At the weekend and around mealtimes, the queue stretches out of the door as London's hungry wait for their salt beef beigels. There is nowhere to sit in the tiny shop, which contains nothing more than waiting space and a counter with all of the goodies behind it. In the window, the counter holds great slabs of salt beef being carved by the brusque women who run the front-of-house operation.
Salt beef, for the uninitiated, is essentially that. Beef that has been boiled in brine and falls apart into tender and irregular chunks and slivers at the slightest touch. On a warm beigel, it is heaven, the cure for hangovers, hunger, and most other ills. The beigels are almost stickily glutinous and ever so slightly sweet, contrasting with the beef's no-doubt dangerously high salt content. It would be foolish to limit yourself to just eating a salt beef beigel from Beigel Bake when their other breads and pastries are so cheap, tasty, and hard to find elsewhere in London. Asking for strudel results in an enormous slab of flaky pasty filled with cinnamon and apples being slapped onto the counter. The onion platzls are light bread rolls with fried onions baked into the top of the dough; those on top are crispy while the ones that fell into the crevices are buttery and soft. You cannot make a bad choice, so go ahead and just point at the large bread baskets labelled with names that have too many consonants.

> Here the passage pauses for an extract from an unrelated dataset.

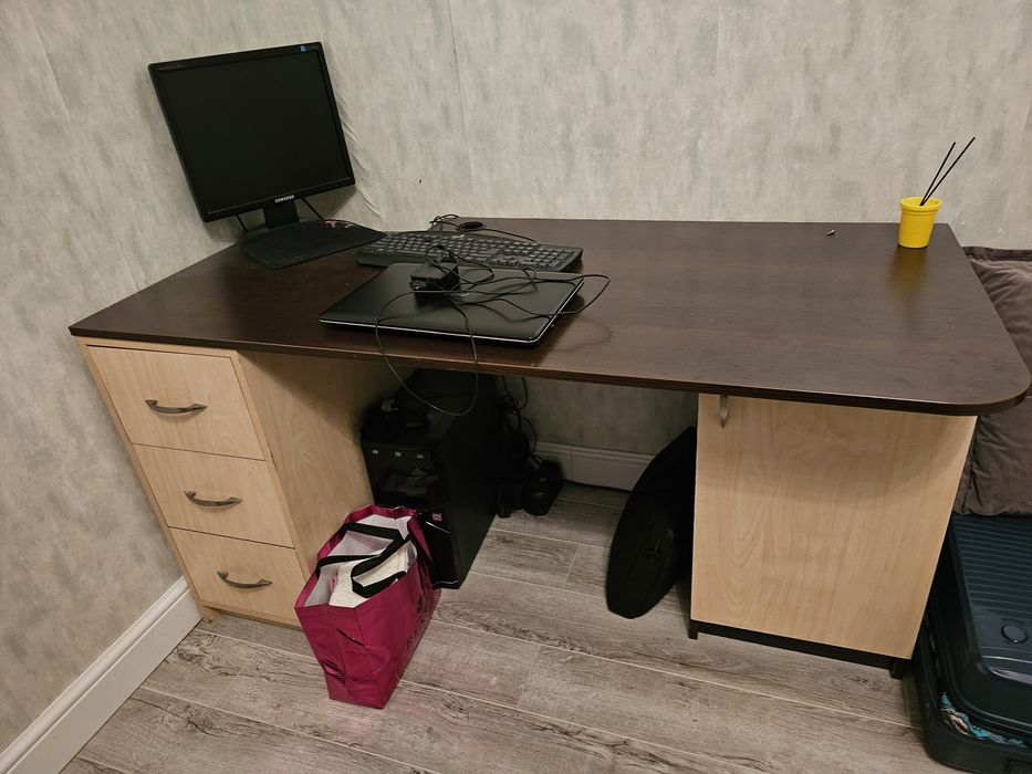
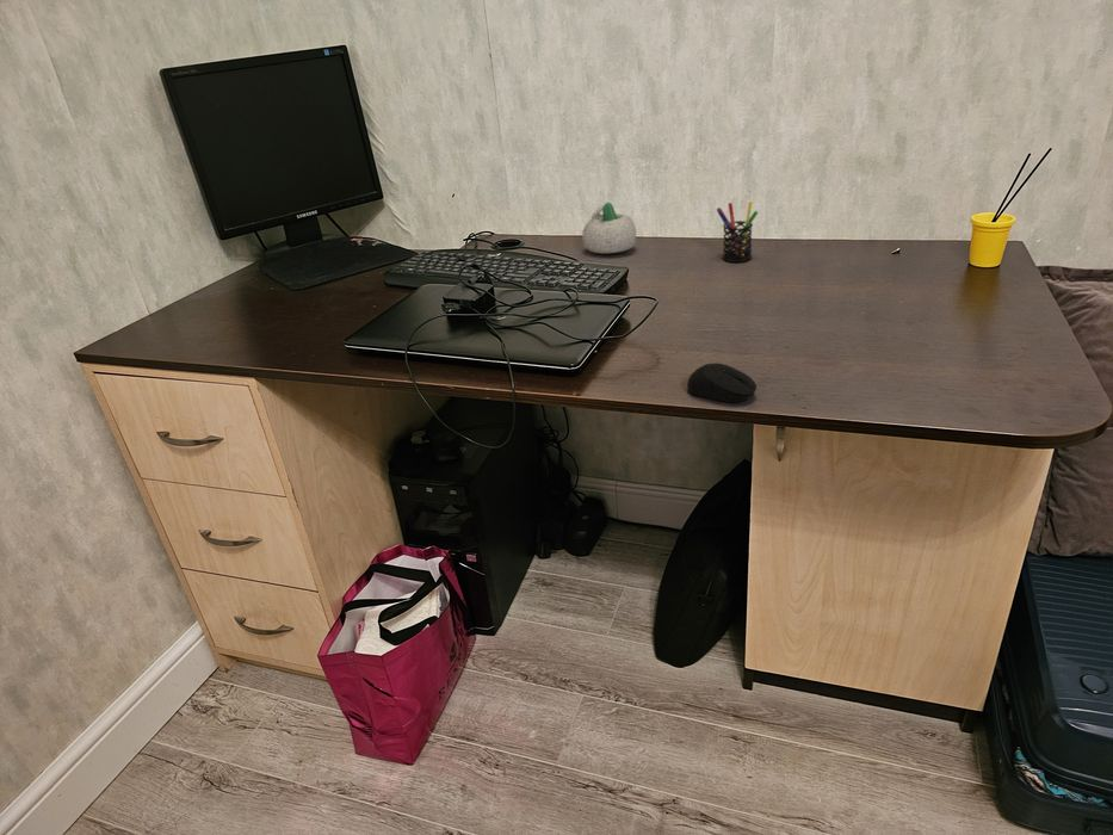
+ succulent planter [581,202,637,254]
+ pen holder [716,200,759,264]
+ computer mouse [686,361,758,403]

In London's ever-changing ethnic landscape, Beigel Bake (and its nearby neighbour and rival Beigel shop) has carved out a niche for itself amongst the tacky Bengali curry houses by providing good quality and cheap food for absurdly low prices a mere hop, skip and jump away from central London and the City. Having become a firm favourite across the class divides, it looks like Shoreditch won't lose its Jewish roots any time soon.